Martin v. Löwis wrote:
Travis Oliphant schrieb:
So, the big difference is that I think data-formats should be *instances* of a single type.
This is nearly the case for ctypes as well. All layout descriptions are instances of the type type. Nearly, because they are instances of subtypes of the type type:
py> type(ctypes.c_long) <type '_ctypes.SimpleType'> py> type(ctypes.c_double) <type '_ctypes.SimpleType'> py> type(ctypes.c_double).__bases__ (<type 'type'>,) py> type(ctypes.Structure) <type '_ctypes.StructType'> py> type(ctypes.Array) <type '_ctypes.ArrayType'> py> type(ctypes.Structure).__bases__ (<type 'type'>,) py> type(ctypes.Array).__bases__ (<type 'type'>,)
So if your requirement is "all layout descriptions ought to have the same type", then this is (nearly) the case: they are instances of type (rather then datatype, as in your PEP).
The big difference, however, is that by going this route you are forced to use the "type object" as your data-format "instance". This is fitting a square peg into a round hole in my opinion. To really be useful, you would need to add the attributes and (most importantly) C-function pointers and C-structure members to these type objects. I don't even think that is possible in Python (even if you do create a meta-type that all the c-type type objects can use that carries the same information).
There are a few people claiming I should use the ctypes type-hierarchy but nobody has explained how that would be possible given the attributes, C-structure members and C-function pointers that I'm proposing.

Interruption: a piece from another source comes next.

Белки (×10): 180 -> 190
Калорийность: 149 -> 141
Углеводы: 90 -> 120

In NumPy we also have a Python type for each basic data-format (we call them array scalars). For a little while they carried the data-format information on the Python side. This turned out to be not flexible enough. So, we expanded the PyArray_Descr * structure which has always been a part of Numeric (and the array module array type) into an actual Python type and a lot of things became possible.
It was clear to me that we were "on to something". Now, the biggest claim against the gist of what I'm proposing (details we can argue about), seems from my perspective to be a desire to "go backwards" and carry data-type information around with a Python type.

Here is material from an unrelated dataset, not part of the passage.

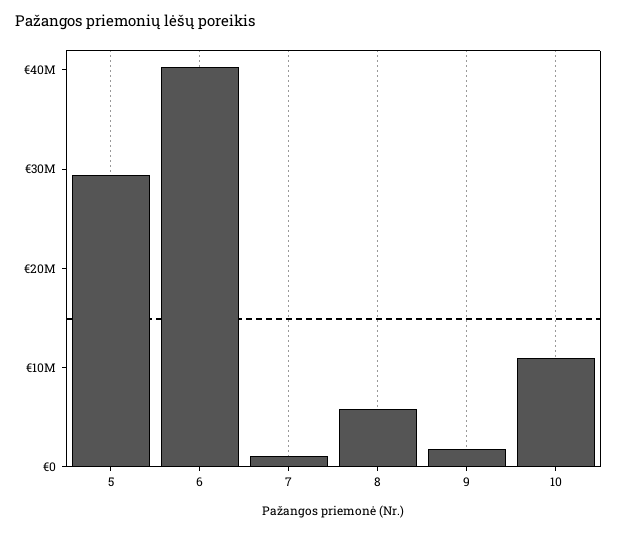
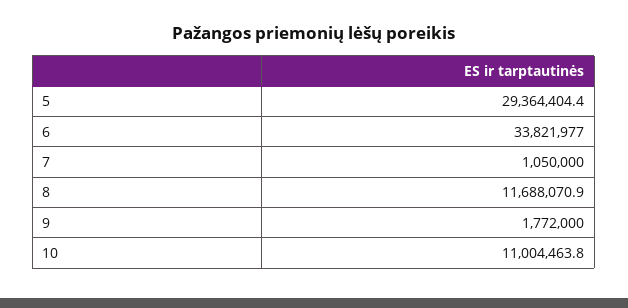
6: 40000000 -> 33821977
8: 6000000 -> 11688070.9

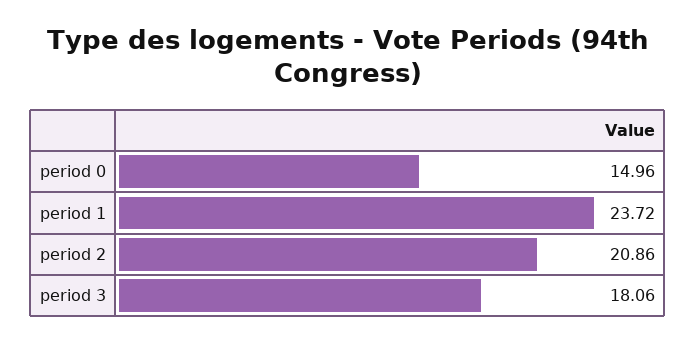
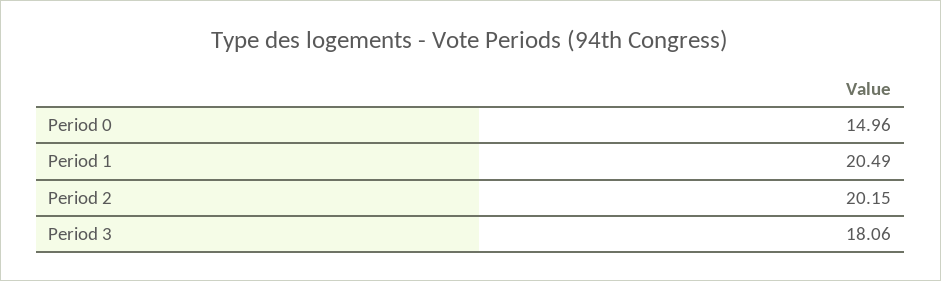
period 1: 23.72 -> 20.49
period 2: 20.86 -> 20.15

The data-type object did not just appear out of thin-air one day. It really can be seen as an evolution from the beginnings of Numeric (and the Python array module).

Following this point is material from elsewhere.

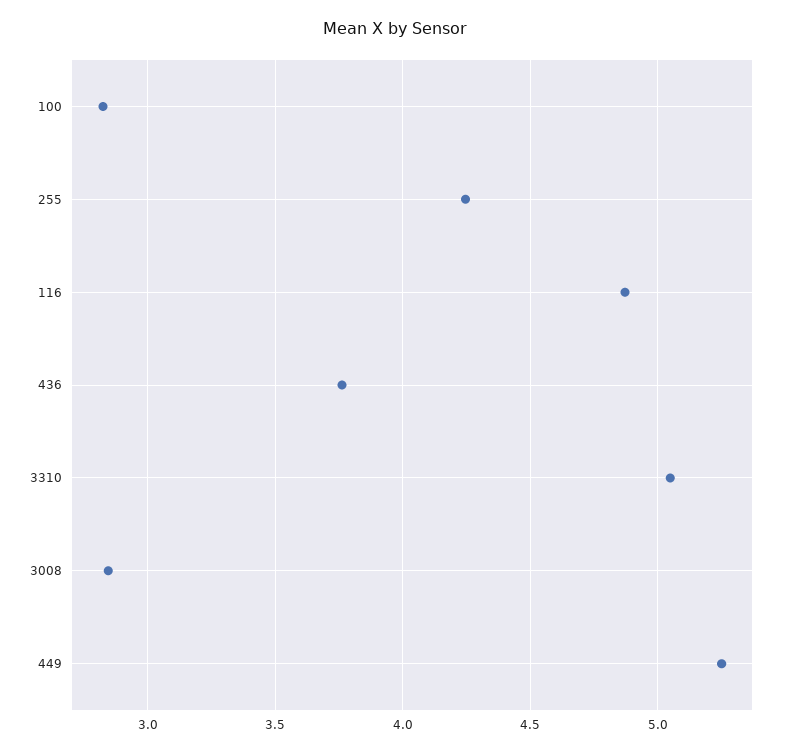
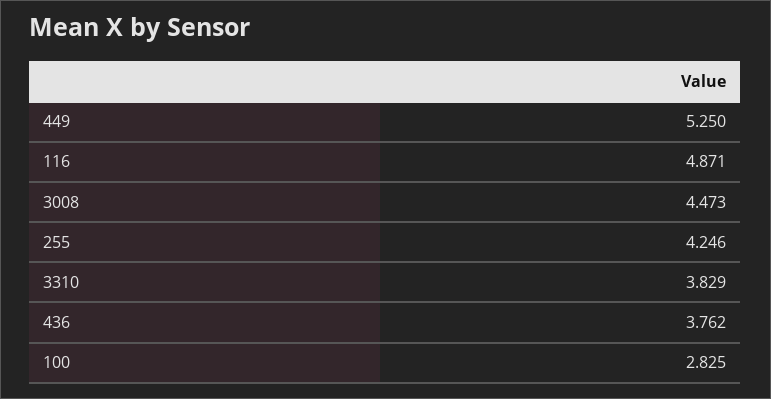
3310: 5.05 -> 3.829
3008: 2.85 -> 4.473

So, this is what we came up with in the NumPy world. Ctypes came up with something a bit different. It is not "trivial" to "just use ctypes." I could say the same thing and tell ctypes to just use NumPy's data-type object. It could be done that way, but of course it would take a bit of work on the part of ctypes to make that happen.
Having ctypes in the standard library does not mean that any other discussion of how data-format should be represented has been decided on. If I had known that was what it meant to put ctypes in the standard library, I would have been more vocal several months ago.